### What to work on
Convert each line of the data below into one string in a JSON list, and drop any blank lines.

### Records supplied

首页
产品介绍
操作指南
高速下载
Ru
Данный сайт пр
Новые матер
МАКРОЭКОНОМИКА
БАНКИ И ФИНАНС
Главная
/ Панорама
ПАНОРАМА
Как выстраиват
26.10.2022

### Exercise response
[
  "首页",
  "产品介绍",
  "操作指南",
  "高速下载",
  "Ru",
  "Данный сайт пр",
  "Новые матер",
  "МАКРОЭКОНОМИКА",
  "БАНКИ И ФИНАНС",
  "Главная",
  "/ Панорама",
  "ПАНОРАМА",
  "Как выстраиват",
  "26.10.2022"
]